Large-scale PTM analysis reveals that the E3 ligase, Anaphase promoting complex, APC/C, is a master regulator of protein complexes containing GIGYF2.

GIGYF2 is one of several uncertain candidates in Parkinson’s disease (PD) since follow-on studies did not confirm the findings from large scale genetics analyses. This report shows that post translational modifications (PTMs) of GIGYF2 and additional proteins or PD candidates with which it complexes are regulated by the E3 ligase Anaphase promoting complex (APC/C) in HEK293T cells. A large-scale screen for PTMs indicates that APC/C employs three distinct modes for recruiting substrates for ubiquitination, including GIGYF2. E3L-tagging interactions of APC/C with HUWE1, UBR4, and CRL4 E3 ligases expands the substrate repertoire to over a thousand proteins.

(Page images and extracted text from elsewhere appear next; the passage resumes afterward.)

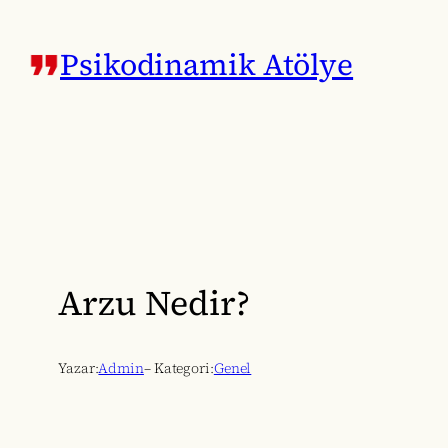
İçeriğe
geç
Psikodinamik Atölye
Arzu Nedir?
Yazar:
Admin
– Kategori:
Genel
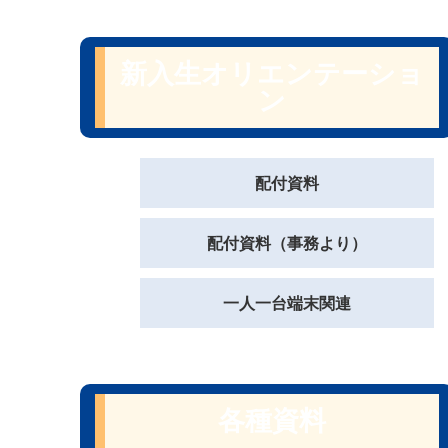
新入生オリエンテーショ
ン
配付資料
配付資料（事務より）
一人一台端末関連
各種資料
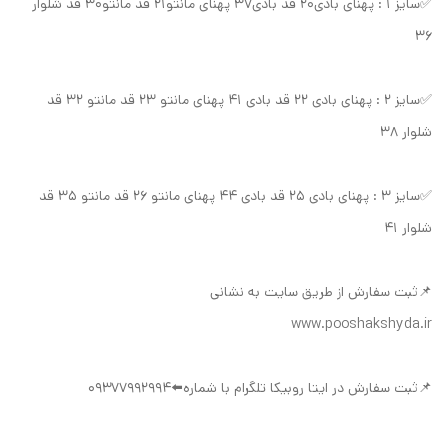
✅سایز ۱ : پهنای بادی۲۰ قد بادی۳۷ پهنای مانتو۲۱ قد مانتو۳۰ قد شلوار
۳۶
✅سایز ۲ : پهنای بادی ۲۲ قد بادی ۴۱ پهنای مانتو ۲۳ قد مانتو ۳۲ قد
شلوار ۳۸
✅سایز ۳ : پهنای بادی ۲۵ قد بادی ۴۴ پهنای مانتو ۲۶ قد مانتو ۳۵ قد
شلوار ۴۱
📌ثبت سفارش از طریق سایت به نشانی
www.pooshakshyda.ir
📌ثبت سفارش در ایتا روبیکا تلگرام با شماره⬅️09377992994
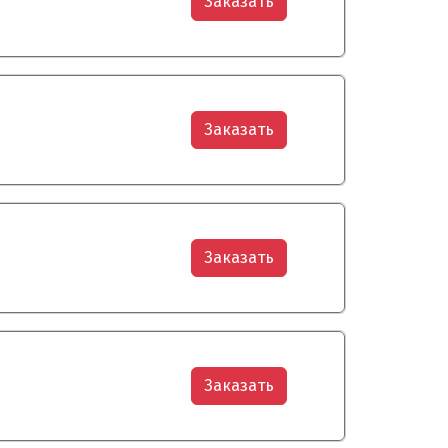
Заказать
Заказать
Заказать
Заказать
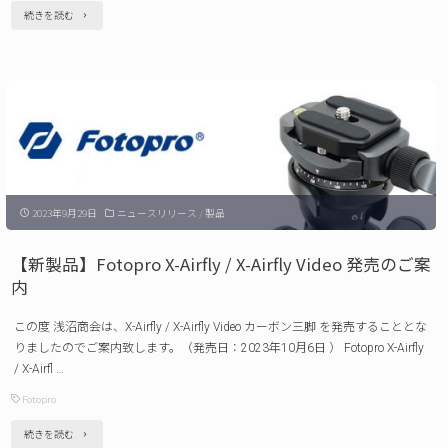
"【新
続きを読む
ご
商
案
品】
内"
Fotopro
S5I
PRO
ビ
2023年9月29日
ニュースリリース
/
製品
デ
オ
【新製品】Fotopro X-Airfly / X-Airfly Video 発売のご案
三
内
脚
この度 浅沼商会は、X-Airfly / X-Airfly Video カーボン三脚 を発売することとな
発
りましたのでご案内致します。（発売日：2023年10月6日 ） Fotopro X-Airfly
売
/ X-Airfl …
の
Fotopro
ご
"【新
続きを読む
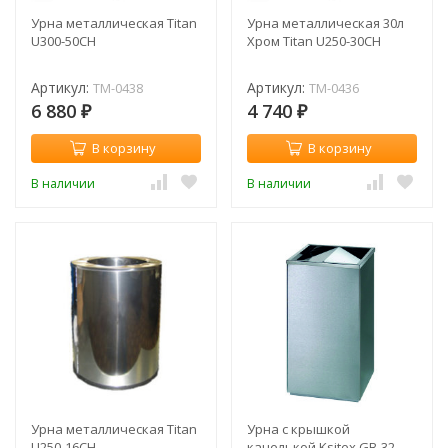
Урна металлическая Titan
Урна металлическая 30л
U300-50CH
Хром Titan U250-30CH
Артикул:
Артикул:
TM-0438
TM-0436
6 880
4 740
₽
₽
В корзину
В корзину
В наличии
В наличии
Урна металлическая Titan
Урна с крышкой
U250-16CH
качелькой Ksitex GB-32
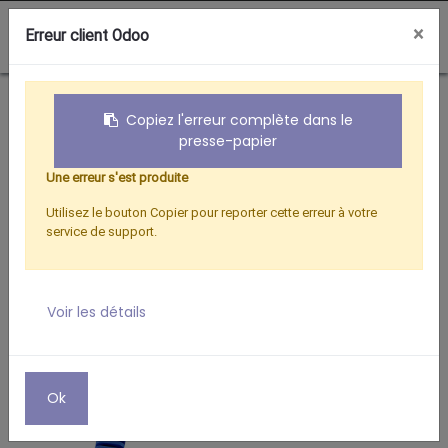
0
×
Erreur client Odoo
Boutique
AMPLI INTERIEUR BLINDE 2 SORTIES
Copiez l'erreur complète dans le
presse-papier
Une erreur s'est produite
Utilisez le bouton Copier pour reporter cette erreur à votre
service de support.
Voir les détails
Ok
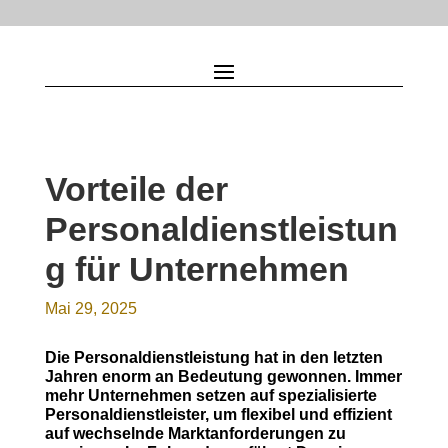
Vorteile der
Personaldienstleistun
g für Unternehmen
Mai 29, 2025
Die Personaldienstleistung hat in den letzten
Jahren enorm an Bedeutung gewonnen. Immer
mehr Unternehmen setzen auf spezialisierte
Personaldienstleister, um flexibel und effizient
auf wechselnde Marktanforderungen zu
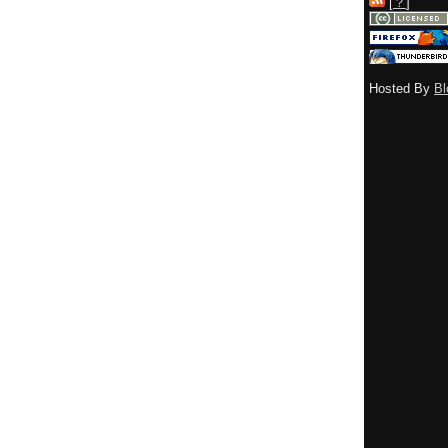
[
？
]
Hosted By
Bl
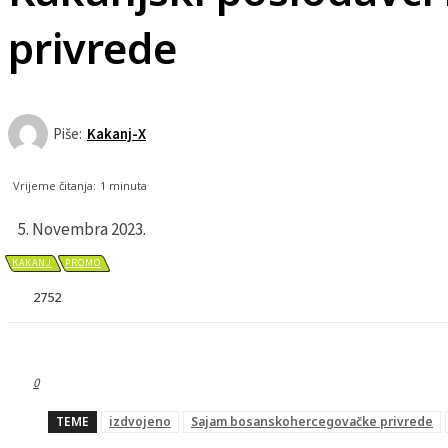
privrede
Piše:
Kakanj-X
Vrijeme čitanja:
1
minuta
5. Novembra 2023.
KAKANJ
PROMO
2752
0
TEME
izdvojeno
Sajam bosanskohercegovačke privrede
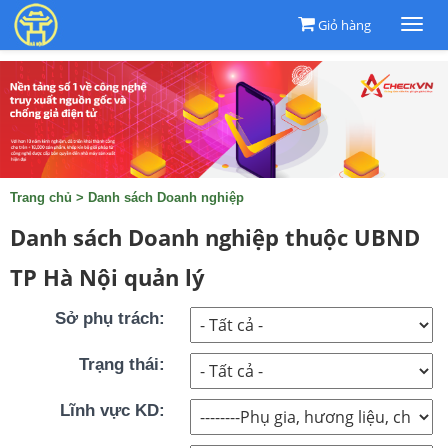
Giỏ hàng
Togg
navi
Trang chủ
>
Danh sách Doanh nghiệp
Danh sách Doanh nghiệp thuộc UBND
TP Hà Nội quản lý
Sở phụ trách:
Trạng thái:
Lĩnh vực KD:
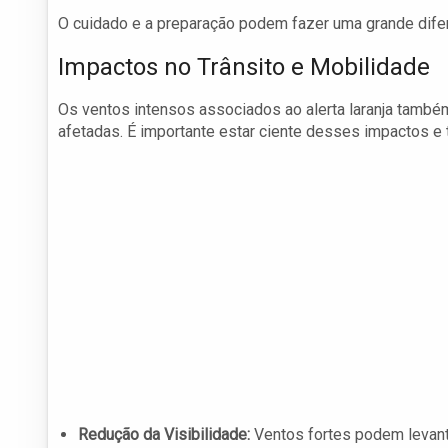
O cuidado e a preparação podem fazer uma grande dife
Impactos no Trânsito e Mobilidade
Os ventos intensos associados ao alerta laranja também
afetadas. É importante estar ciente desses impactos 
Redução da Visibilidade:
Ventos fortes podem levantar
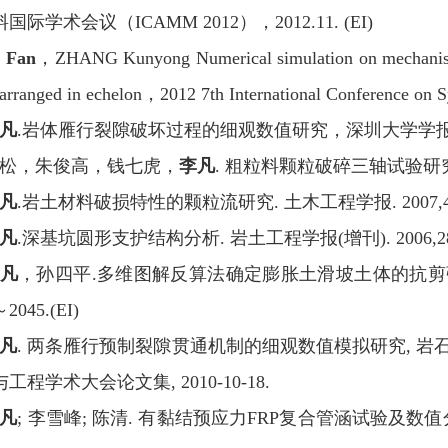
国际学术会议（ICAMM 2012），2012.11. (EI)
 Fan
，ZHANG Kunyong Numerical simulation on mechanism o
 arranged in echelon，2012 7th International Conference on 
凡
.岩体雁行裂隙破坏过程的细观数值研究，深圳大学学报(理工版)，2
 魏松，朱俊高，钱七虎，
李凡
. 粗粒料颗粒破碎三轴试验研究. 岩
凡
.岩土材料破损特性的颗粒流研究. 土木工程学报. 2007,40(9
凡
.深基坑圆形支护结构分析. 岩土工程学报(增刊). 2006,28：
凡
，孙四平.多维图解反算法确定膨胀土滑坡土体的抗剪强度指标
～2045.
(EI)
凡
. 两条雁行预制裂隙贯通机制的细观数值模拟研究, 
工程学术大会论文集, 2010-10-18.
凡
; 李雪峰; 陈清. 有黏结预应力FRP复合管涵试验及数值分析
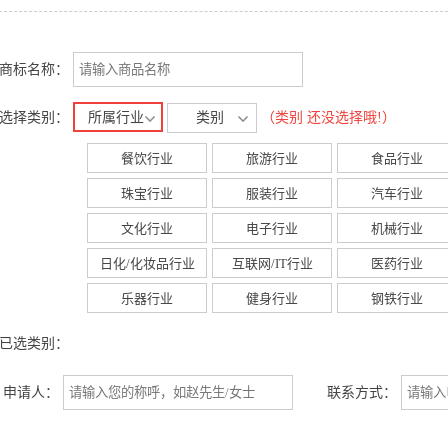
商标名称：
选择类别：
所属行业
类别
（类别 还没选择哦!）
餐饮行业
旅游行业
食品行业
珠宝行业
服装行业
汽车行业
文化行业
电子行业
机械行业
日化/化妆品行业
互联网/IT行业
医药行业
乐器行业
健身行业
钢铁行业
已选类别：
申请人：
联系方式：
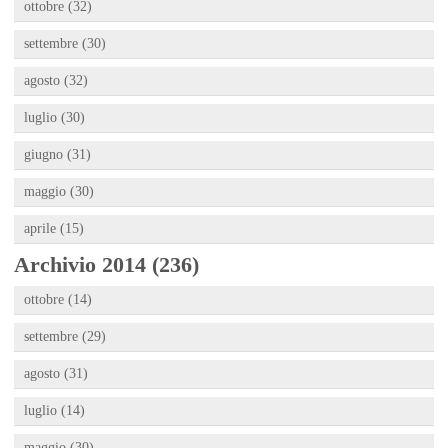
ottobre (32)
settembre (30)
agosto (32)
luglio (30)
giugno (31)
maggio (30)
aprile (15)
Archivio 2014 (236)
ottobre (14)
settembre (29)
agosto (31)
luglio (14)
maggio (30)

Ubiquitination of enzymes involved in PTMs by APC/C extends its influence over a large section of the proteome. A fifth E3 ligase competes with APC/C for ubiquitination of common substrates, including many proteins implicated in PD. The findings suggest that structural polymorphism of these proteins and the biological environments in which their mutually exclusive complexes function may be responsible for the observed pleiotropy. Consequently, the phenotypic manifestations of GIGYF2 mutations may lie at the intersection of protein structure-function alterations by PTMs and genetic changes involving additional PD candidates. The implications of these findings for target validation and the potential to target APC/C substrates for clinical benefit in PD are discussed.